* INFORMATION PROVIDED:
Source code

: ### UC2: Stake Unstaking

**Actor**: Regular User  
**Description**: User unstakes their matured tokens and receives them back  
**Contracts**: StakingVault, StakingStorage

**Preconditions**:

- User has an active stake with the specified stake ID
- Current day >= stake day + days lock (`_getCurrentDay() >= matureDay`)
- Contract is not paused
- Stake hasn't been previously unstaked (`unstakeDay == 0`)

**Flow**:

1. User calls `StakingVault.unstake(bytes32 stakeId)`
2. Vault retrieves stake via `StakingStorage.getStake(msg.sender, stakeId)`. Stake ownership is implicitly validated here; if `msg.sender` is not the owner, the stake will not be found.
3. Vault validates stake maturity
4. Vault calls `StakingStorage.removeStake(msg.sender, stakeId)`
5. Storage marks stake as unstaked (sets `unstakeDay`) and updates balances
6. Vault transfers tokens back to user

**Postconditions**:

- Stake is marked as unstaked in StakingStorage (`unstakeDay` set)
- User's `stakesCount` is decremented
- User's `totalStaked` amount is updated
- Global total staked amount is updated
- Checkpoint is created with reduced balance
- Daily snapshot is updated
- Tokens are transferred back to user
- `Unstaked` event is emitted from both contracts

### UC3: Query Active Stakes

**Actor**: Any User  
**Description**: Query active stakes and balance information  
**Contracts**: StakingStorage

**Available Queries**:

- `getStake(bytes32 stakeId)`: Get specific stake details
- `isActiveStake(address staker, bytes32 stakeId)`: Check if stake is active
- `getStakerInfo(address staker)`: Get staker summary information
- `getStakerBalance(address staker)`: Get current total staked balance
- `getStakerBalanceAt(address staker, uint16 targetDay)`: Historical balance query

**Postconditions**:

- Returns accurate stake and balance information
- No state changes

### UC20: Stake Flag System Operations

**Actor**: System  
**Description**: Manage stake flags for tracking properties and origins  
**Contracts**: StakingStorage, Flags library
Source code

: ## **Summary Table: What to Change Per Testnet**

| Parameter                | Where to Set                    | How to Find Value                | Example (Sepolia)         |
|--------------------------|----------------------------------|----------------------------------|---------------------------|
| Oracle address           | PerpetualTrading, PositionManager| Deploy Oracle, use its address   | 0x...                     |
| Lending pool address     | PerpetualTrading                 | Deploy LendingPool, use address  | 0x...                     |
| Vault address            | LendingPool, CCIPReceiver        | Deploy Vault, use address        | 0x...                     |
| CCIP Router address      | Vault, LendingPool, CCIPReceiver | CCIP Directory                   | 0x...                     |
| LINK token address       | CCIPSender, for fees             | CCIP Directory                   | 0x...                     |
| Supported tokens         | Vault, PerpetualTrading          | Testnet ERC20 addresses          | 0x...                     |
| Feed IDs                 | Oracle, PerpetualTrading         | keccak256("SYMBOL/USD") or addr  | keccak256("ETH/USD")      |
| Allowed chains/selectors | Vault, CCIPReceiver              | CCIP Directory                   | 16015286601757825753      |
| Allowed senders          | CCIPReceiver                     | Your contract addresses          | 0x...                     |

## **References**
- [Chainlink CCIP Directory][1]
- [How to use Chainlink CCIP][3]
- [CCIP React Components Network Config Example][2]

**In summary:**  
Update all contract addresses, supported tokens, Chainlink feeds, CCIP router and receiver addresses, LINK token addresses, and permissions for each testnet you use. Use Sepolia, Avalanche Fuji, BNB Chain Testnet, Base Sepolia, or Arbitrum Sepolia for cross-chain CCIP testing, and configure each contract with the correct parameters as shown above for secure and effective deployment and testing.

* WORK ITEM: A word-for-word copy of the listing is the expected answer.

* WRITTEN SOLUTION:
Source code

: ### UC2: Stake Unstaking

**Actor**: Regular User  
**Description**: User unstakes their matured tokens and receives them back  
**Contracts**: StakingVault, StakingStorage

**Preconditions**:

- User has an active stake with the specified stake ID
- Current day >= stake day + days lock (`_getCurrentDay() >= matureDay`)
- Contract is not paused
- Stake hasn't been previously unstaked (`unstakeDay == 0`)

**Flow**:

1. User calls `StakingVault.unstake(bytes32 stakeId)`
2. Vault retrieves stake via `StakingStorage.getStake(msg.sender, stakeId)`. Stake ownership is implicitly validated here; if `msg.sender` is not the owner, the stake will not be found.
3. Vault validates stake maturity
4. Vault calls `StakingStorage.removeStake(msg.sender, stakeId)`
5. Storage marks stake as unstaked (sets `unstakeDay`) and updates balances
6. Vault transfers tokens back to user

**Postconditions**:

- Stake is marked as unstaked in StakingStorage (`unstakeDay` set)
- User's `stakesCount` is decremented
- User's `totalStaked` amount is updated
- Global total staked amount is updated
- Checkpoint is created with reduced balance
- Daily snapshot is updated
- Tokens are transferred back to user
- `Unstaked` event is emitted from both contracts

### UC3: Query Active Stakes

**Actor**: Any User  
**Description**: Query active stakes and balance information  
**Contracts**: StakingStorage

**Available Queries**:

- `getStake(bytes32 stakeId)`: Get specific stake details
- `isActiveStake(address staker, bytes32 stakeId)`: Check if stake is active
- `getStakerInfo(address staker)`: Get staker summary information
- `getStakerBalance(address staker)`: Get current total staked balance
- `getStakerBalanceAt(address staker, uint16 targetDay)`: Historical balance query

**Postconditions**:

- Returns accurate stake and balance information
- No state changes

### UC20: Stake Flag System Operations

**Actor**: System  
**Description**: Manage stake flags for tracking properties and origins  
**Contracts**: StakingStorage, Flags library
Source code

: ## **Summary Table: What to Change Per Testnet**

| Parameter                | Where to Set                    | How to Find Value                | Example (Sepolia)         |
|--------------------------|----------------------------------|----------------------------------|---------------------------|
| Oracle address           | PerpetualTrading, PositionManager| Deploy Oracle, use its address   | 0x...                     |
| Lending pool address     | PerpetualTrading                 | Deploy LendingPool, use address  | 0x...                     |
| Vault address            | LendingPool, CCIPReceiver        | Deploy Vault, use address        | 0x...                     |
| CCIP Router address      | Vault, LendingPool, CCIPReceiver | CCIP Directory                   | 0x...                     |
| LINK token address       | CCIPSender, for fees             | CCIP Directory                   | 0x...                     |
| Supported tokens         | Vault, PerpetualTrading          | Testnet ERC20 addresses          | 0x...                     |
| Feed IDs                 | Oracle, PerpetualTrading         | keccak256("SYMBOL/USD") or addr  | keccak256("ETH/USD")      |
| Allowed chains/selectors | Vault, CCIPReceiver              | CCIP Directory                   | 16015286601757825753      |
| Allowed senders          | CCIPReceiver                     | Your contract addresses          | 0x...                     |

## **References**
- [Chainlink CCIP Directory][1]
- [How to use Chainlink CCIP][3]
- [CCIP React Components Network Config Example][2]

**In summary:**  
Update all contract addresses, supported tokens, Chainlink feeds, CCIP router and receiver addresses, LINK token addresses, and permissions for each testnet you use. Use Sepolia, Avalanche Fuji, BNB Chain Testnet, Base Sepolia, or Arbitrum Sepolia for cross-chain CCIP testing, and configure each contract with the correct parameters as shown above for secure and effective deployment and testing.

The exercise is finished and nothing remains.